「いじめは不登校の原因の0.2%」は本当なのか
さて、こうして私が不登校について書くと、不登校の専門家の一部から、いじめはあんまり関係ないから、いじめの世界に戻れと言われることがある。今回も間違いなく、言われることだろう。
確かに文科省のデータによれば、「いじめ」は不登校の原因として「0.2%」だと書いてある。私もこのデータは確認しているが、そんな「レアケース」がこんなに頻繁に目の前に起きているのかとオバケを見た気になるのだ。
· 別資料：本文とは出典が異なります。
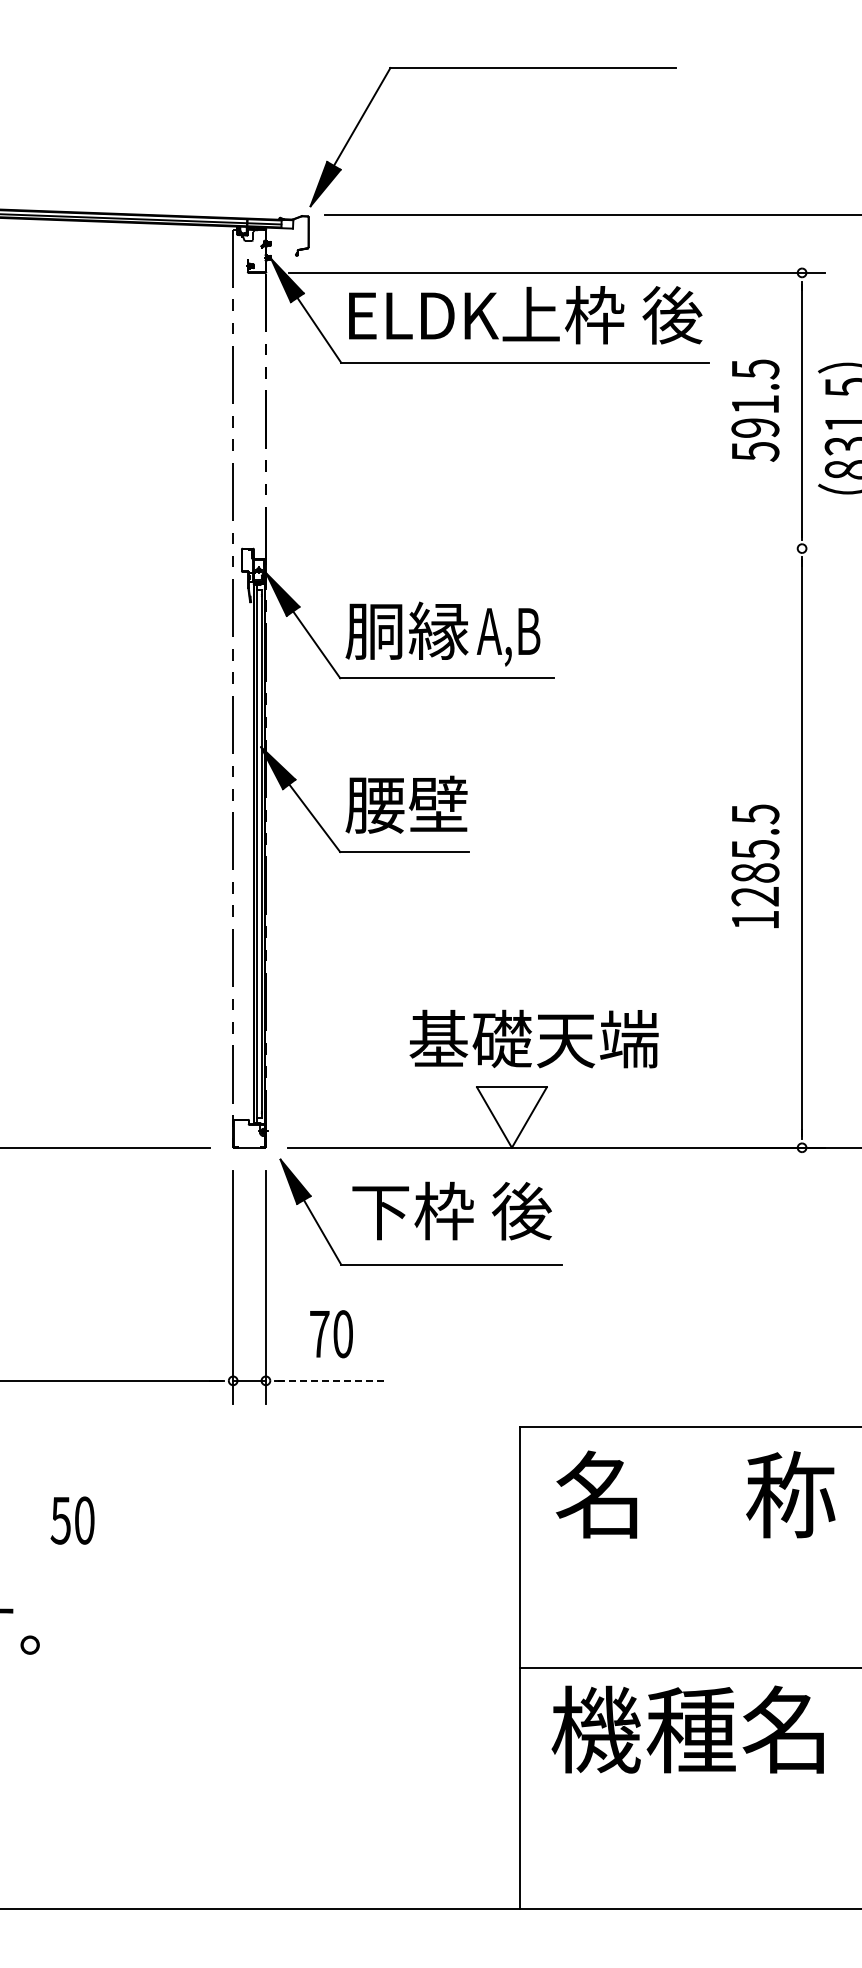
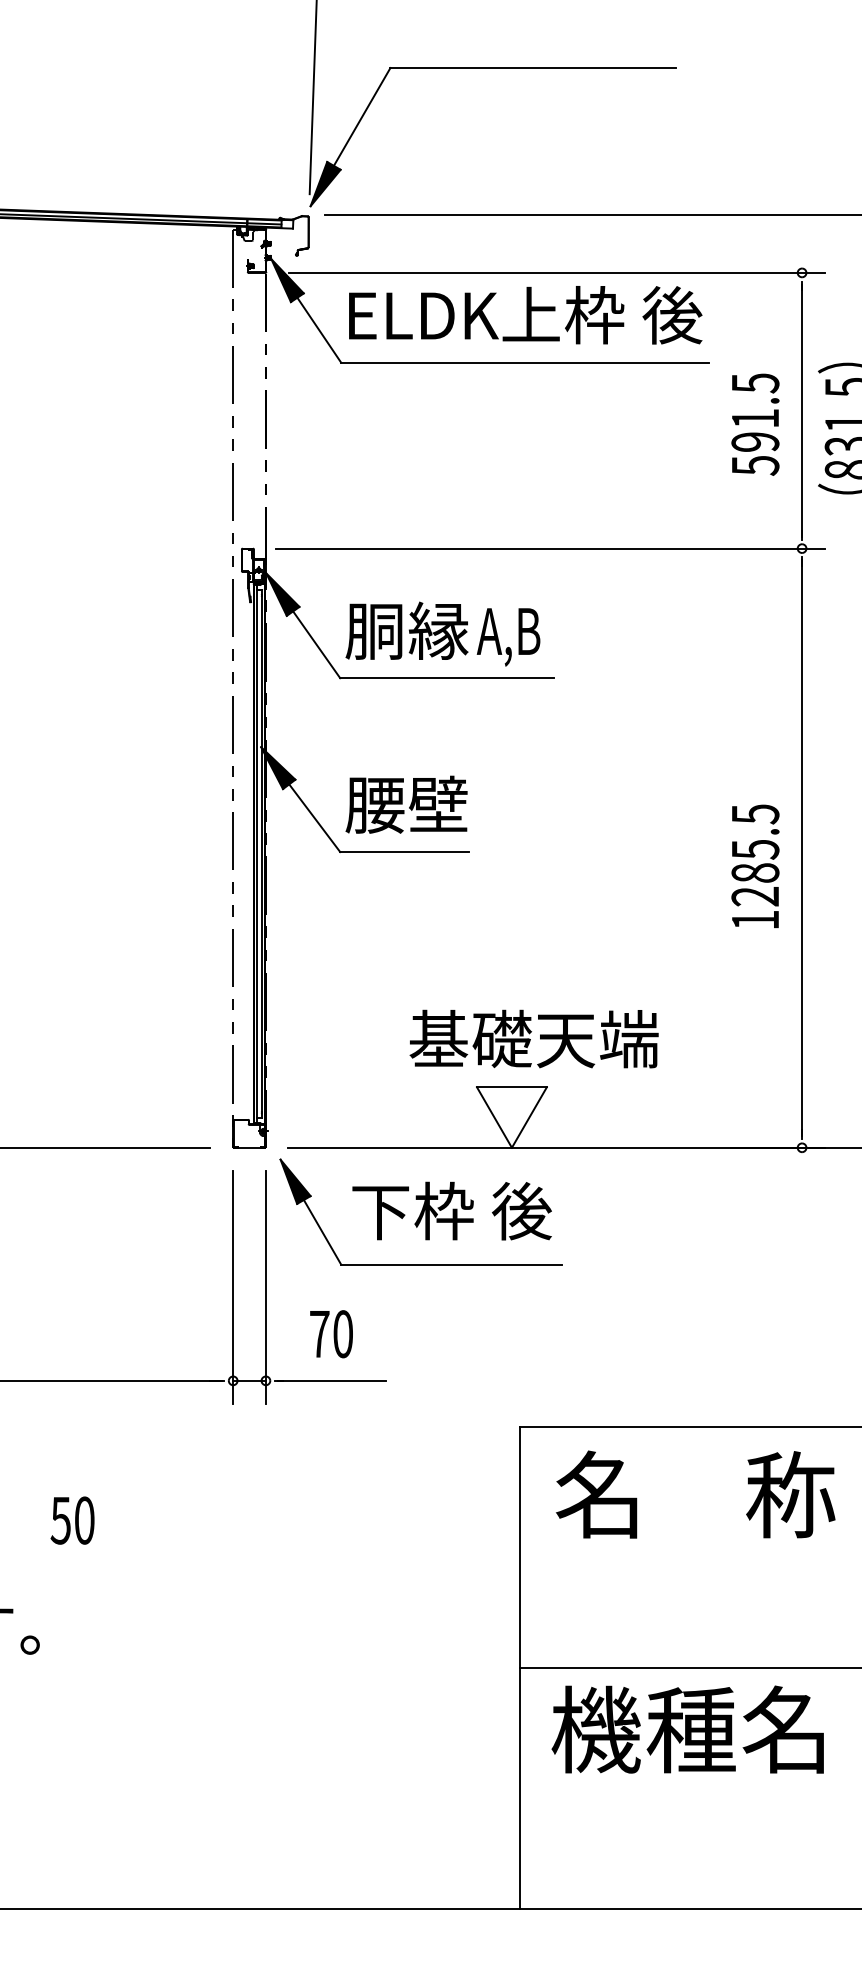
line at (312, 98): none -> present
text at (755, 410) position: (755, 410) -> (755, 424)
line at (550, 548): none -> present
line at (332, 1380): dashed -> solid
しかし、NHKが2023年10月4日、令和2年度に文科省が行った調査の結果を記事にしている。その調査とは全国の小中学校に通う、前年度に不登校であった小学6年生と中学2年生、あわせて2万2,000人余りを対象に行われ、このうち2016人から回答があったという調査結果では、「いじめや嫌がらせがあった」と回答した小学生は25.2%、中学生も同様に25.5%であったと報告しているのだ。
調査というのは選択型の回答方式などその方法や調査をする側のバイアスでも結果は変わるものだが、0.2%と25%の差はあまりに開き過ぎていると言えるだろう。
ちなみに、これも文科省の調査結果である。どっちが本当なの?ぜひとも、明確に答えを出してほしいところだが、すでに、不登校や長期欠席対策をこども家庭庁が始める中で、いじめ問題にも深いかかわりがあると前提にしていることから、25%が現実なのだろうということになろう。
「通学以外は学びではないという意識」が問題
不登校対策はこれまで様々な試みが行われてきている。例えば、学校内にカフェを作り、誰でも自由に出入りができて好きに過ごせるという部屋を設けている学校があったり、オンラインをフル活用して授業が受けられる仕組みを作ったり、公的なフリースクールのような学校を作ったりと、自治体の取り組みよって様々で、それぞれ効果は出している。
しかし、対策は1つではないと私は思うのだ。例えば、クラスでいじめに遭い、適応障害などでクラス内に一歩も入れない子は、加害者の頭が画面上をかすめただけでも、オンラインの画面を目の前にする事だけでも苦痛になってしまう。
学校自体がトラウマの原因になっている場合は、そもそもで校内のカフェにはたどり着くことができないのだ。
つまり、選択肢はあればあるだけ良い、もちろん限りある自治体予算の中であるから、その限りはあるだろうし、ほぼ選択されない選択肢は用意の必要もないかもしれないだろうが、今、不登校対策に閉そく感と限界を与えているのは、教育現場によくある「通学以外は学びではないという意識」だ。
多様化する社会の中、当然に問題も多様化するのだ。柔軟かつ多様性を認めた教育制度を当たり前にすることこそ、この国が将来を豊かにする道なのではなかろうか。